◆ **Task objective**
Return, word for word, the stretch of the West Midlands meets thread from "## Dave KG (Feb" through "man (Apr 18, 2008)".

◆ **Extract provided**
- - - - - - -
# West Midlands Meets



## BMW Shortie (May 27, 2008)

are there any meets in the west midlands?

i have tried arranging a few meets on AON but the region is quite quiet. Much going on from here?? :car:


----------



## empsburna (Apr 5, 2006)

It isn't the season for it to be honest, standing around looking at traffic film and smeared windows isn't fun! lol


----------



## BMW Shortie (May 27, 2008)

suppose that is true lol


----------



## Dave KG (Feb 23, 2006)

The region is generally quite active, hold on till the spring and meets will spring up in the midlands


----------



## wrx man (Apr 18, 2008)

Id be up for a mids meet :thumb:


----------



## MidlandsCarCare (Feb 18, 2006)

Gaz is the Regional Organiser, but he doesn't seem to care about us locals, just the big meets


----------



## CleanDetail (Mar 7, 2009)

Most meets iv been to have been at worksop, Forgot what the pubs called but its on the ring road, near Mc Donalds. We meet every last sunday of the month.

Nick


----------



## Curley89 (Apr 18, 2008)

http://www.detailingworld.co.uk/forum/showthread.php?t=95954&page=8

Possibly maybe?


----------
- - - - - - -
◆ **Supplied material**
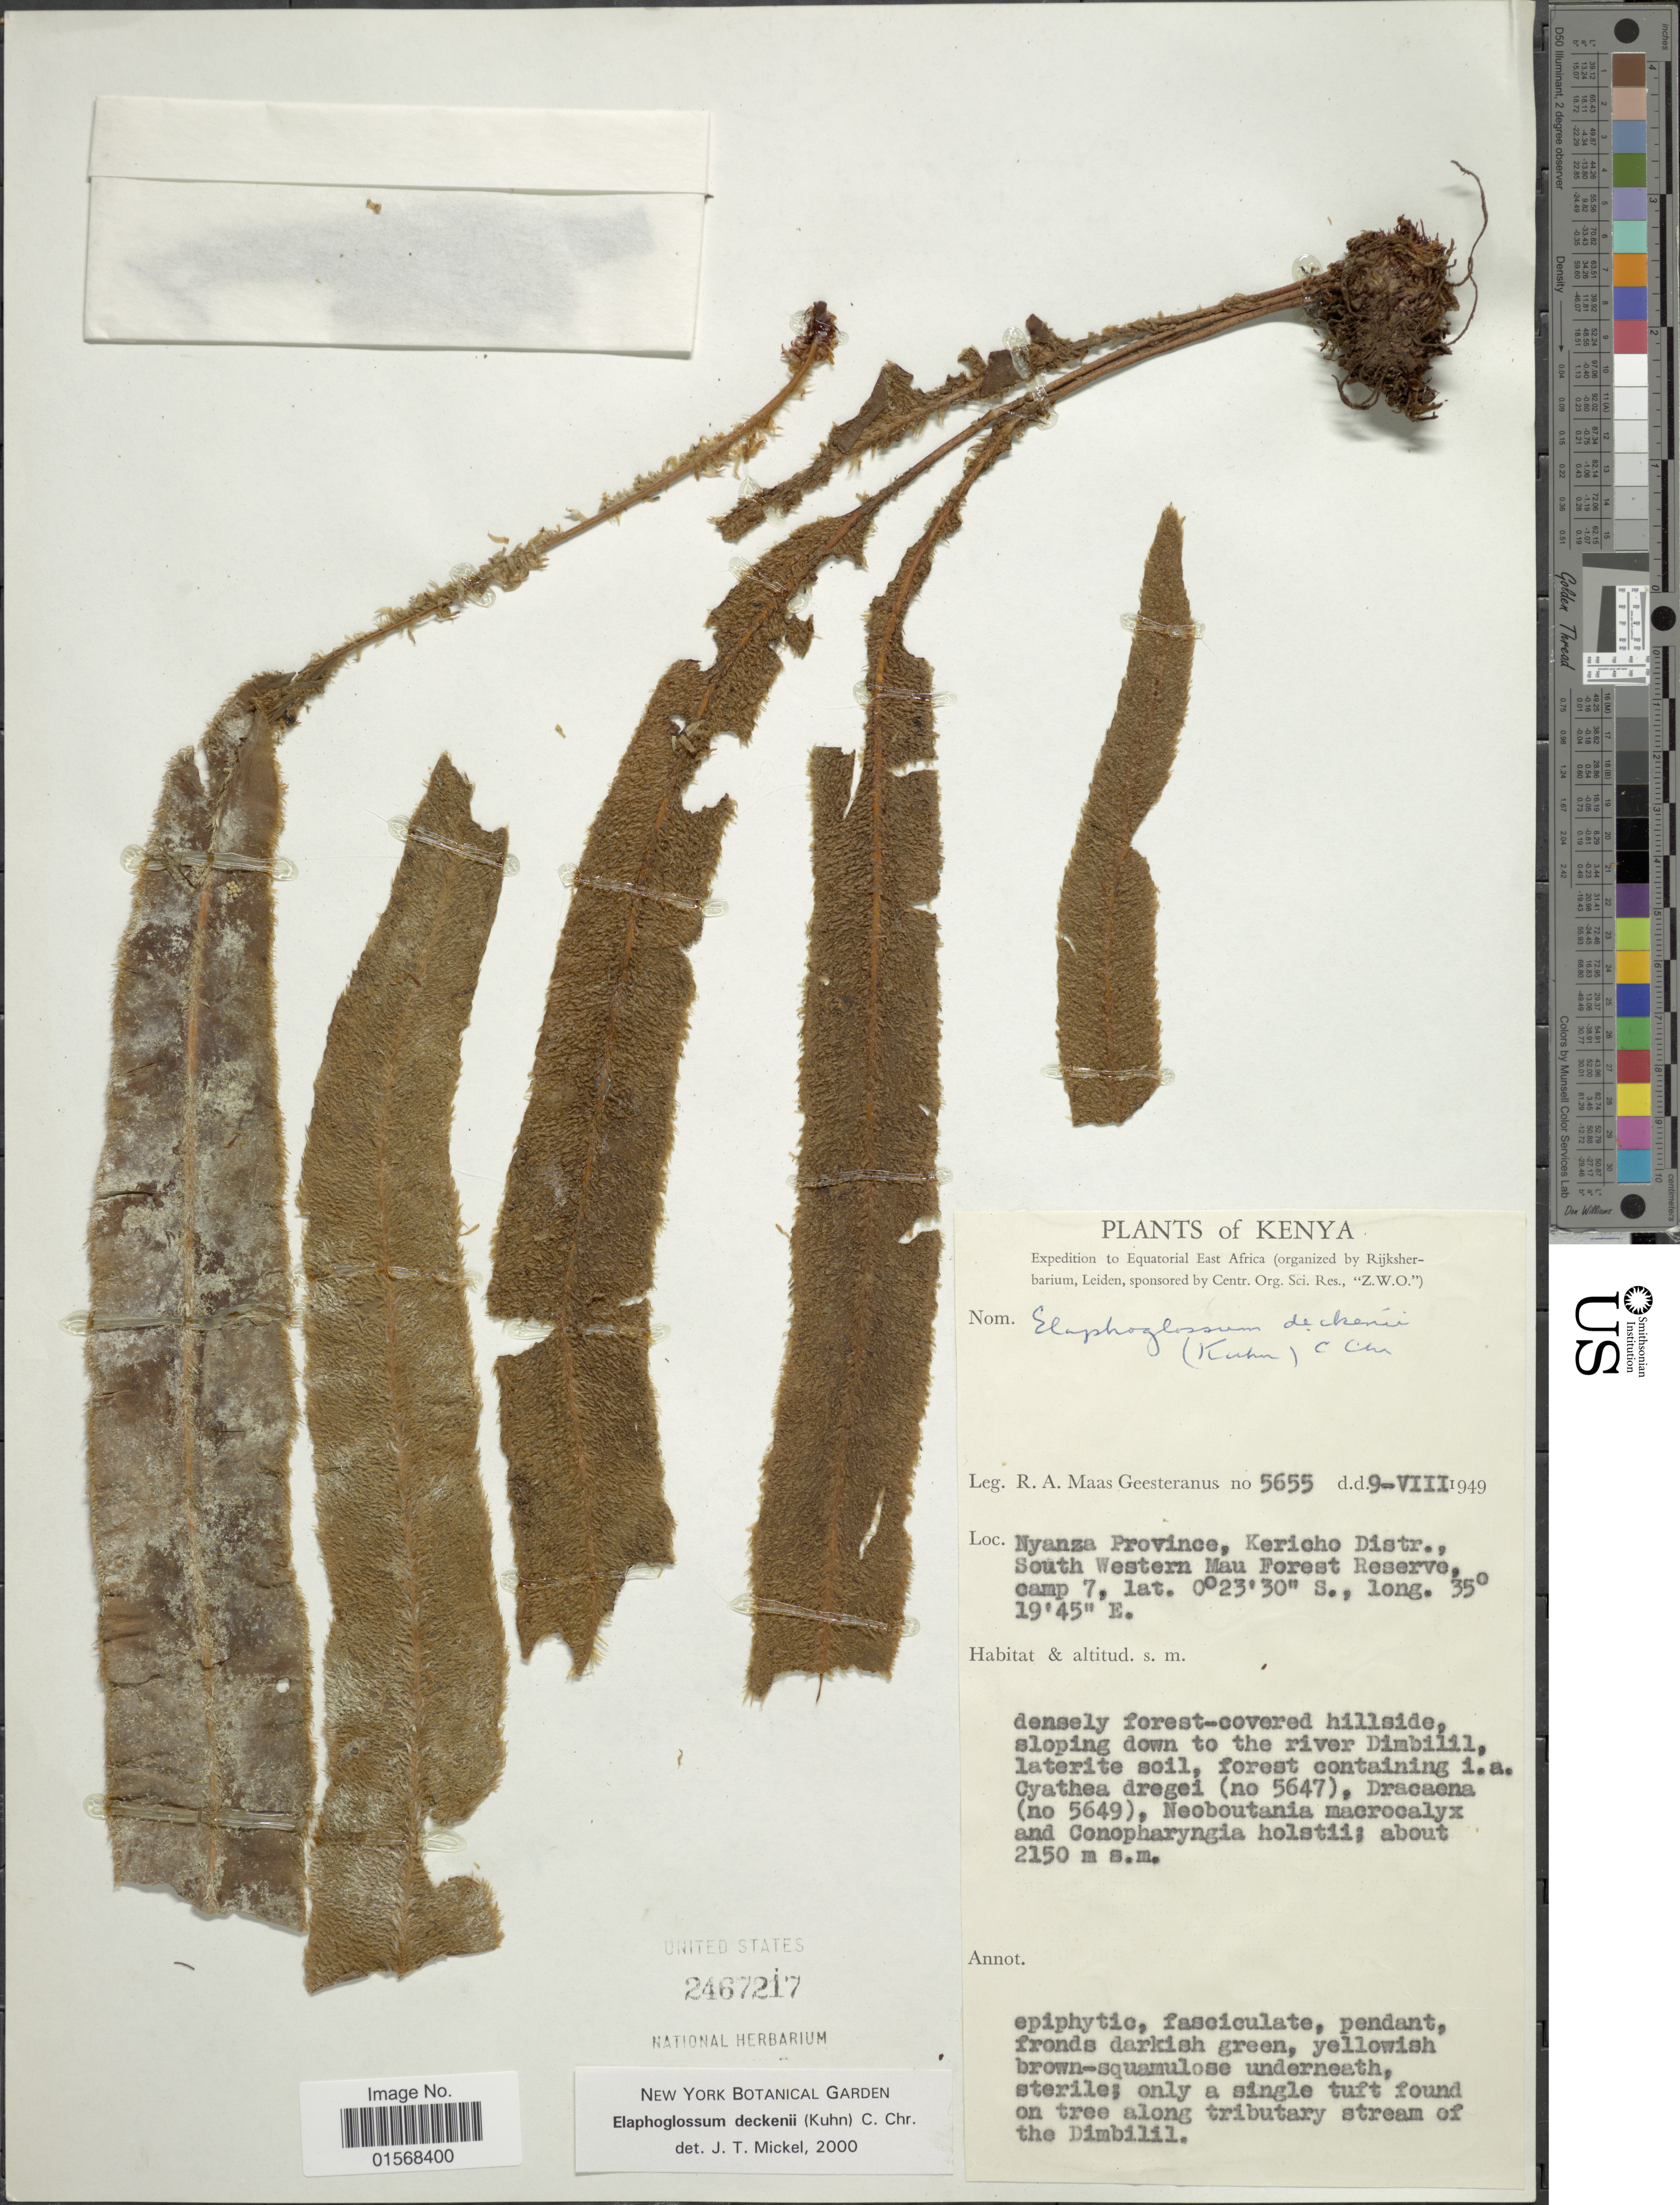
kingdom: Plantae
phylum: Tracheophyta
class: Polypodiopsida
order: Polypodiales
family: Dryopteridaceae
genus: Elaphoglossum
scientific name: Elaphoglossum deckenii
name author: (Kuhn) C. Chr.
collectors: R. A. Maas Geesteranus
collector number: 5655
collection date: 1949-08-09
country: Kenya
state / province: Kericho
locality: Nyanza Province, Kericho Distr., South Western Mau Forest Reserve camp 7.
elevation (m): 2150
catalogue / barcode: US 2467217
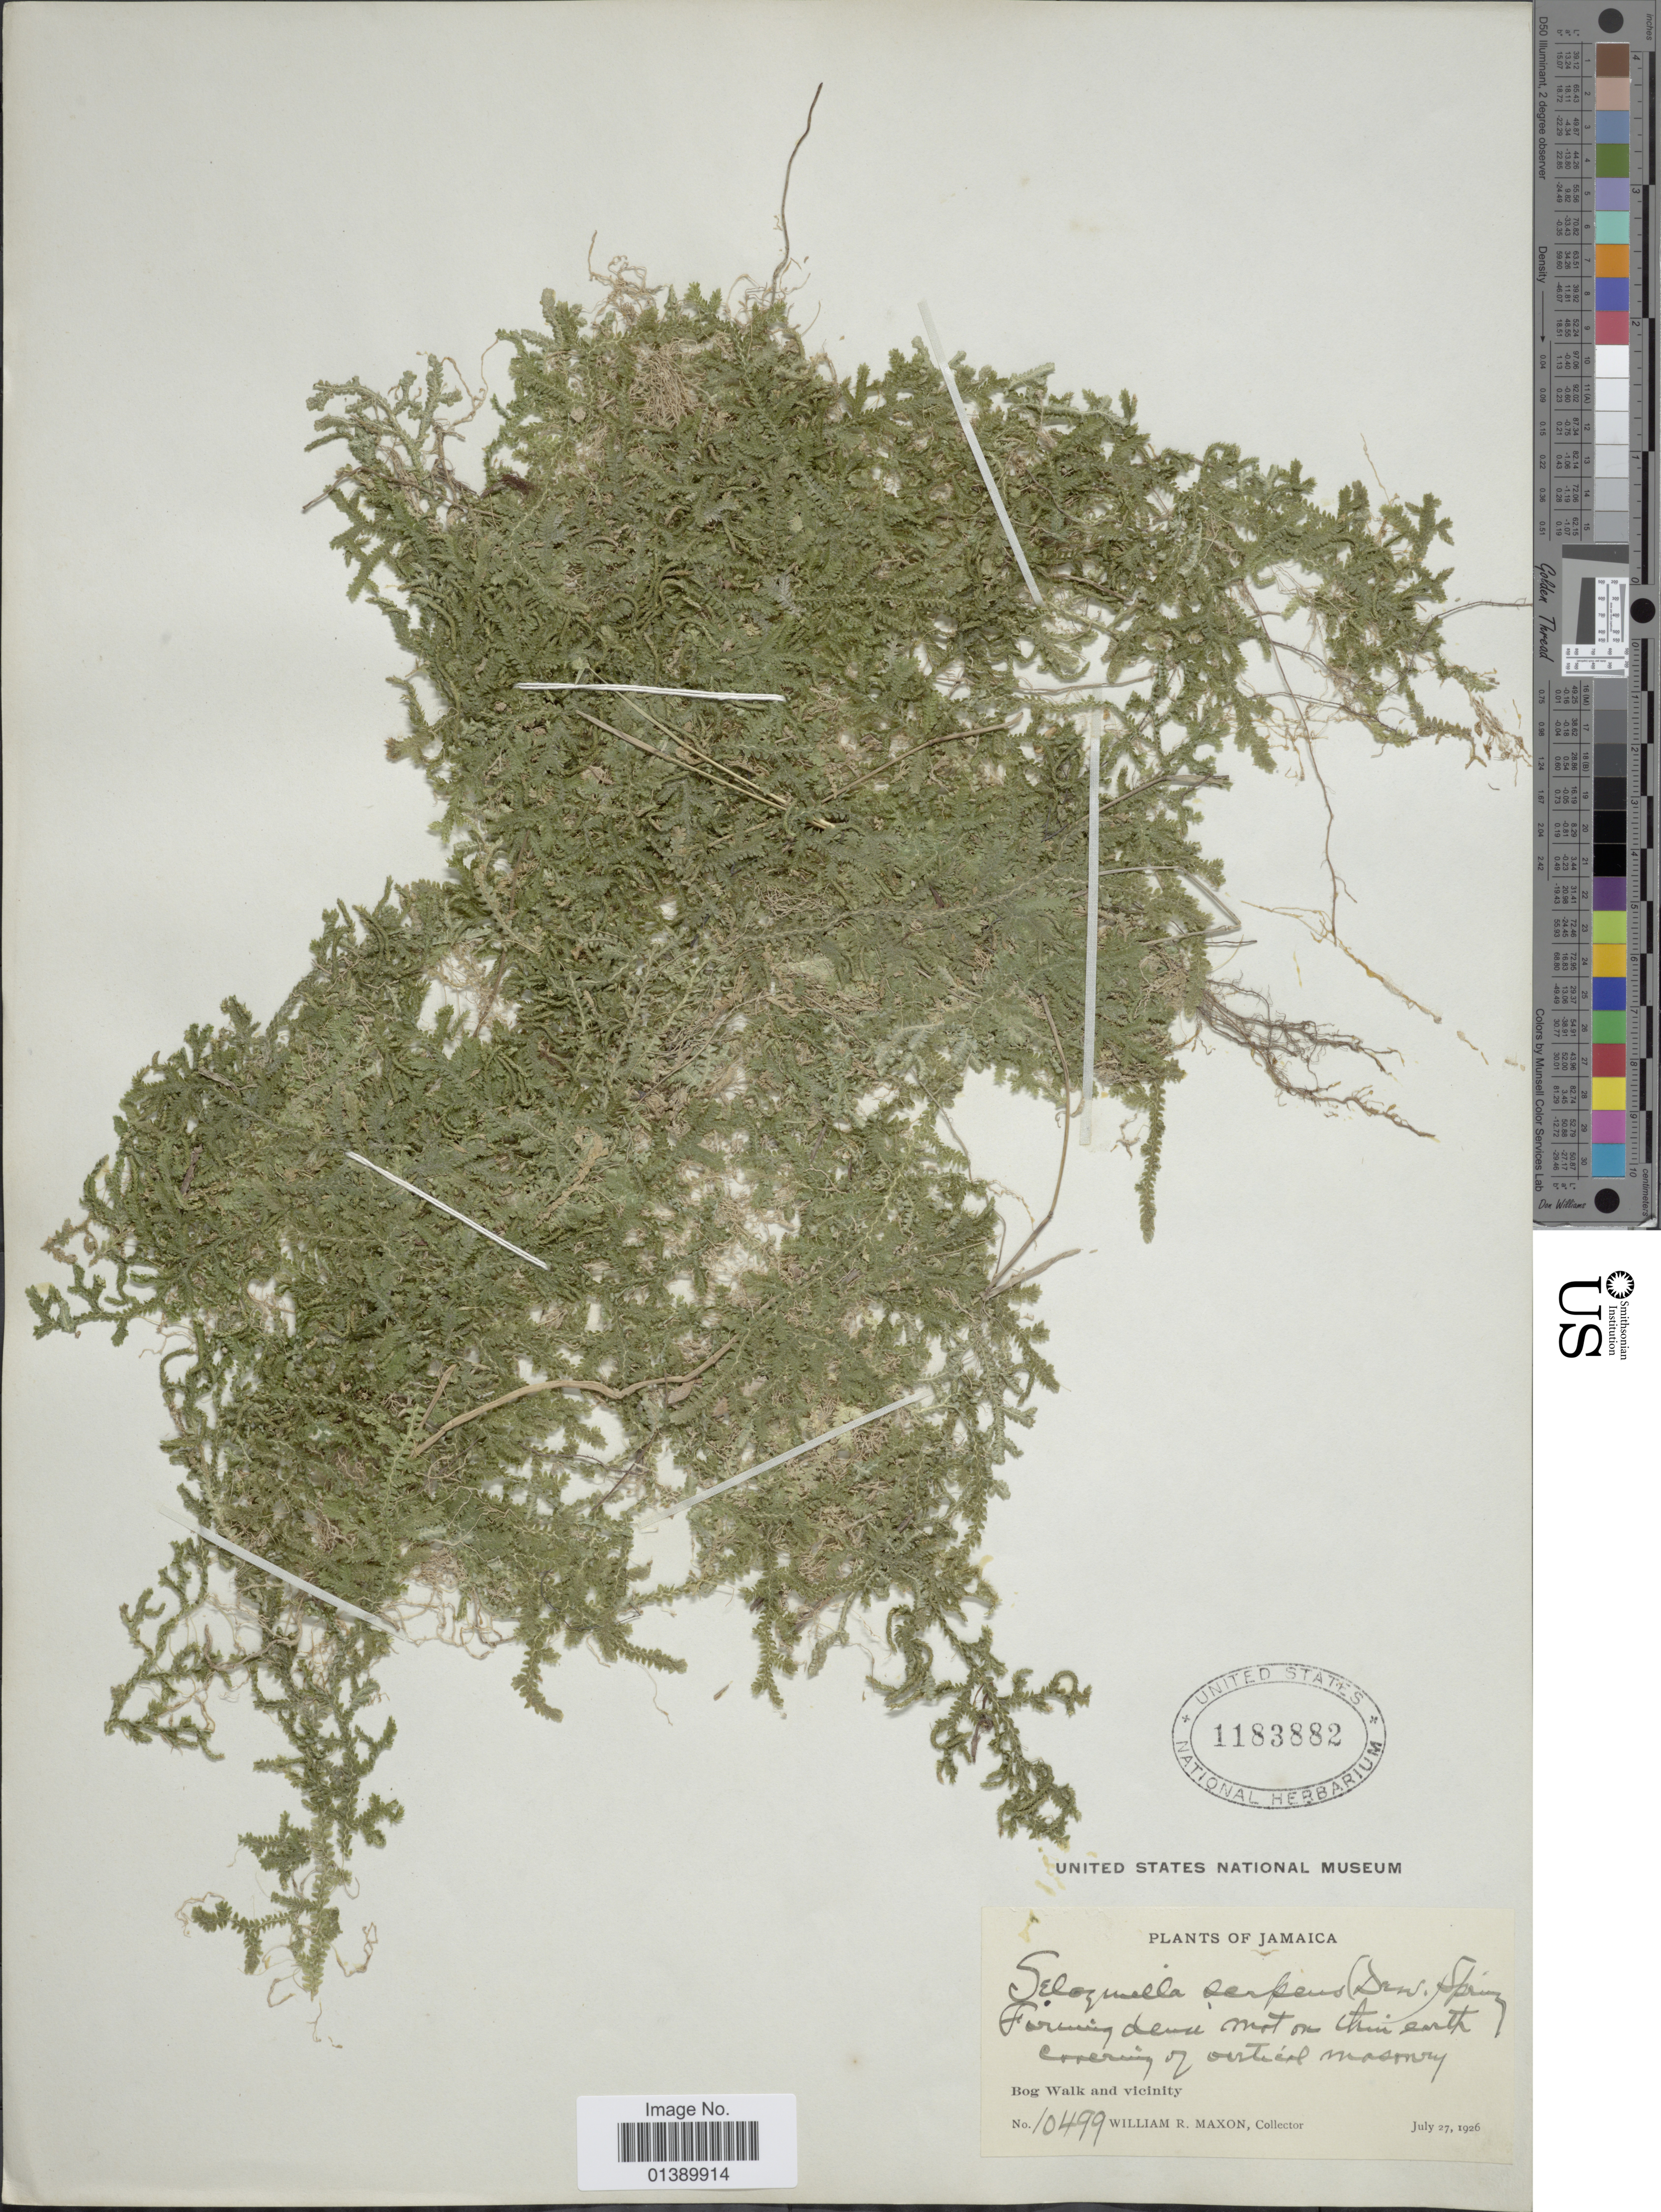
- - - - - - -
◆ **Exercise result**
## Dave KG (Feb 23, 2006)

The region is generally quite active, hold on till the spring and meets will spring up in the midlands


----------



## wrx man (Apr 18, 2008)